The most famous part of the Summa is probably Aquinas' discussion of his five ways of proving the existence of God.  You might say that that discussion is so besides your point, but it is not.  It is our starting point.  Before jumping to the notion of God as infinite, eternal, absolute, "the unconditioned, which depends on nothing but itself and exists independently," or that which is not defined conceptually, etc. we should remind ourselves of why theologians insist on such notions of God in the first place.  We don't agree on such notions simply because we like them.  There are reasons for them that are traced back to those proofs for God's existence.

The proofs begin by considering how we can account for the existence of things that are contingent.  By "contingent" we mean something which does not need to exist.  Since they do not need to exist, the question of why they do exist arises.  The ultimate answer cannot be lodged in something that's also contingent, which just raises further questions, but rather in something necessary, which is something that does need to exist, or that exists unconditionally (without condition).

You can read more about these proofs elsewhere.  I want to focus on the idea of a contingent, because we can use it to derive attributes of God. For example, God cannot be limited because that would make God contingent. If God is not limited, then God is an unlimited being, or infinite.

Indeed, all of the Comte-Sponville's attributes of God listed by Jeanette can be traced back to the notion that God cannot be contingent, and thus back to the proofs for God. If atheist Comte-Sponville could read this comment he might agree with me that he should have started with the proofs of God before discussing God's attributes.  But, ironically, that would involve accepting the proofs for God, and Comte-Sponville could no longer call himself an atheist.

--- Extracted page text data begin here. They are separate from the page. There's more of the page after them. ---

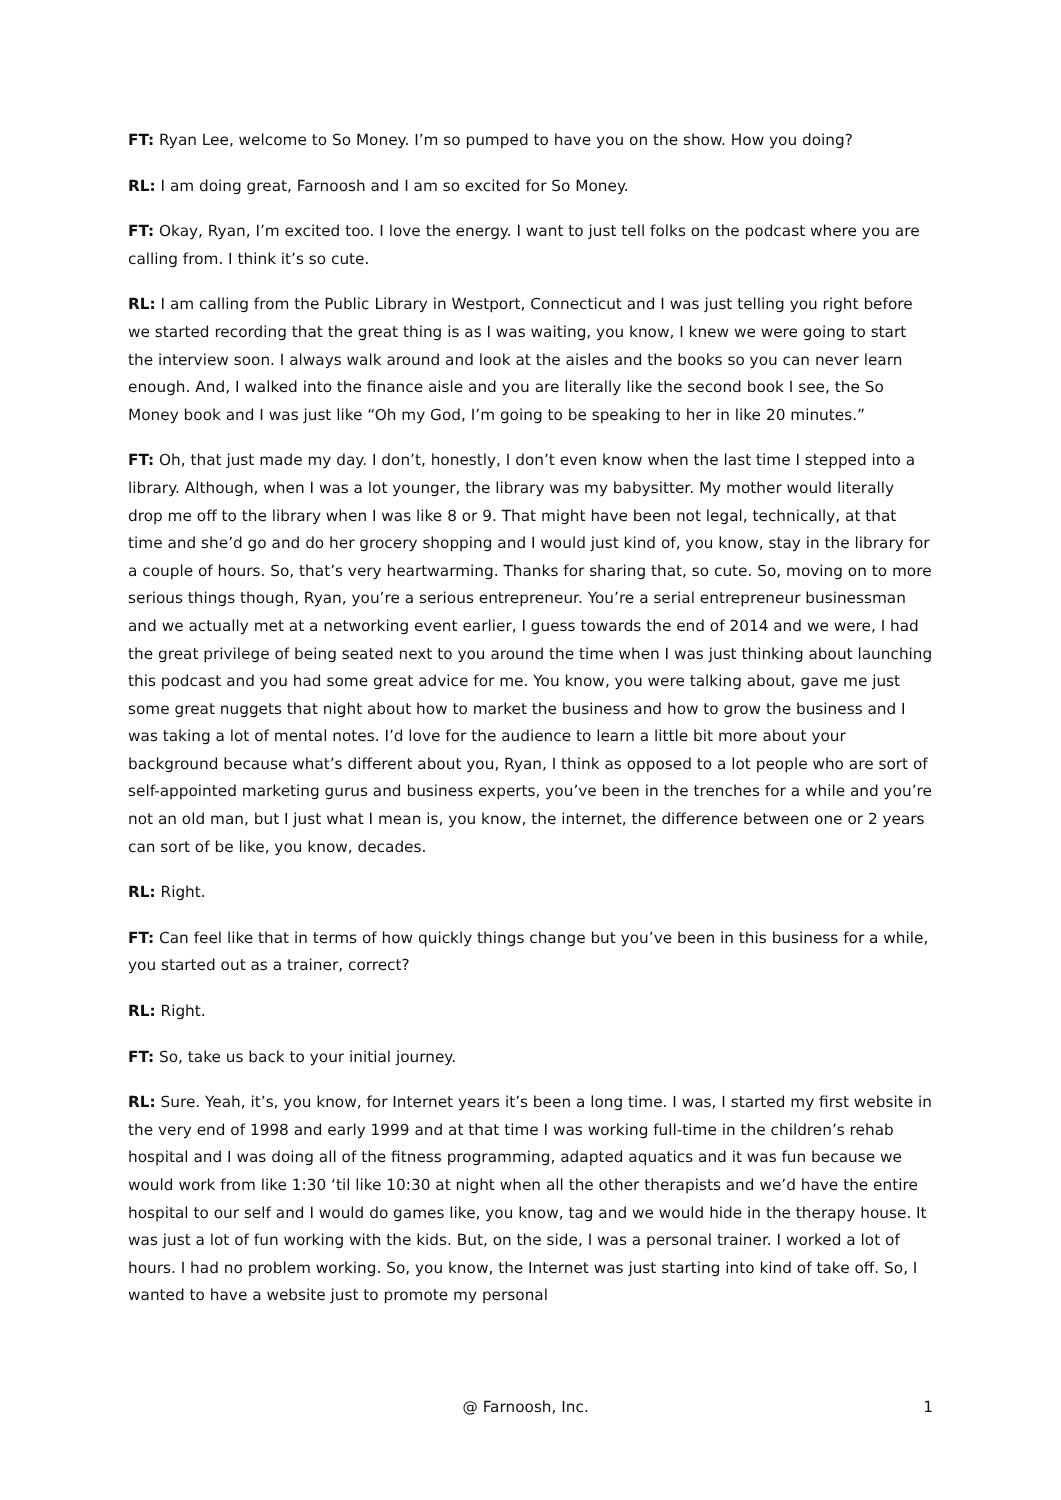FT: Ryan Lee, welcome to So Money. I’m so pumped to have you on the show. How you doing?
RL: I am doing great, Farnoosh and I am so excited for So Money.
FT: Okay, Ryan, I’m excited too. I love the energy. I want to just tell folks on the podcast where you are calling from. I think it’s so cute.
RL: I am calling from the Public Library in Westport, Connecticut and I was just telling you right before we started recording that the great thing is as I was waiting, you know, I knew we were going to start the interview soon. I always walk around and look at the aisles and the books so you can never learn enough. And, I walked into the finance aisle and you are literally like the second book I see, the So Money book and I was just like “Oh my God, I’m going to be speaking to her in like 20 minutes.”
FT: Oh, that just made my day. I don’t, honestly, I don’t even know when the last time I stepped into a library. Although, when I was a lot younger, the library was my babysitter. My mother would literally drop me off to the library when I was like 8 or 9. That might have been not legal, technically, at that time and she’d go and do her grocery shopping and I would just kind of, you know, stay in the library for a couple of hours. So, that’s very heartwarming. Thanks for sharing that, so cute. So, moving on to more serious things though, Ryan, you’re a serious entrepreneur. You’re a serial entrepreneur businessman and we actually met at a networking event earlier, I guess towards the end of 2014 and we were, I had the great privilege of being seated next to you around the time when I was just thinking about launching this podcast and you had some great advice for me. You know, you were talking about, gave me just some great nuggets that night about how to market the business and how to grow the business and I was taking a lot of mental notes. I’d love for the audience to learn a little bit more about your background because what’s different about you, Ryan, I think as opposed to a lot people who are sort of self-appointed marketing gurus and business experts, you’ve been in the trenches for a while and you’re not an old man, but I just what I mean is, you know, the internet, the difference between one or 2 years can sort of be like, you know, decades.
RL: Right.
FT: Can feel like that in terms of how quickly things change but you’ve been in this business for a while, you started out as a trainer, correct?
RL: Right.
FT: So, take us back to your initial journey.
RL: Sure. Yeah, it’s, you know, for Internet years it’s been a long time. I was, I started my first website in the very end of 1998 and early 1999 and at that time I was working full-time in the children’s rehab hospital and I was doing all of the fitness programming, adapted aquatics and it was fun because we would work from like 1:30 ‘til like 10:30 at night when all the other therapists and we’d have the entire hospital to our self and I would do games like, you know, tag and we would hide in the therapy house. It was just a lot of fun working with the kids. But, on the side, I was a personal trainer. I worked a lot of hours. I had no problem working. So, you know, the Internet was just starting into kind of take off. So, I wanted to have a website just to promote my personal
@ Farnoosh, Inc. 1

The point is that Comte-Sponville's divine attributes are not his own, as we all know. They are just the traditional attributes of God we find in Aquina's Summa. So Jeanette, Comte-Sponville, and other atheists do not “reject the Christian god and not what thoughtful religious people, including thoughtful Christians, think of as God.” The God of Comte-Sponville IS the being that Christians say is their God. (By the way, it is clearly insulting and false to imply that faithful Christians are not thoughtful. You do not know that they don't think.)
Jeanette said…
The philosophy of Thomas Aquinas used to be the Bible of Catholic thought, but since the 1960s it has steadily withered in popularity, despite periodic bursts from defenders, because of a cognitive paradigm shift. Its excessive, abstract rationalism has little relevance to sociological, psychological, and ecological concerns in the global village.

One example of Aquinas’ outdated scholasticism is his disparaging of all things female, even its primary role in procreation. Copying Aristotle, Aquinas assumed that the female body merely provides a passive field which the male seed activates.

I respect Thomas Aquinas most for his mystical end when he clearly experienced the Mystery he’d been trying to define all his life. Appropriately he was quoted by his secretary as saying, "All that I have written seems like no more than straw."

Like Thomism, proofs of God’s existence are obsolete (See my post Does God exist? Wrong Question!). Today we celebrate everyday mysticism—the EXPERIENCE of the Mystery called “God. The Little Book of Atheist Spirituality exemplifies, as do my posts on the paranormal.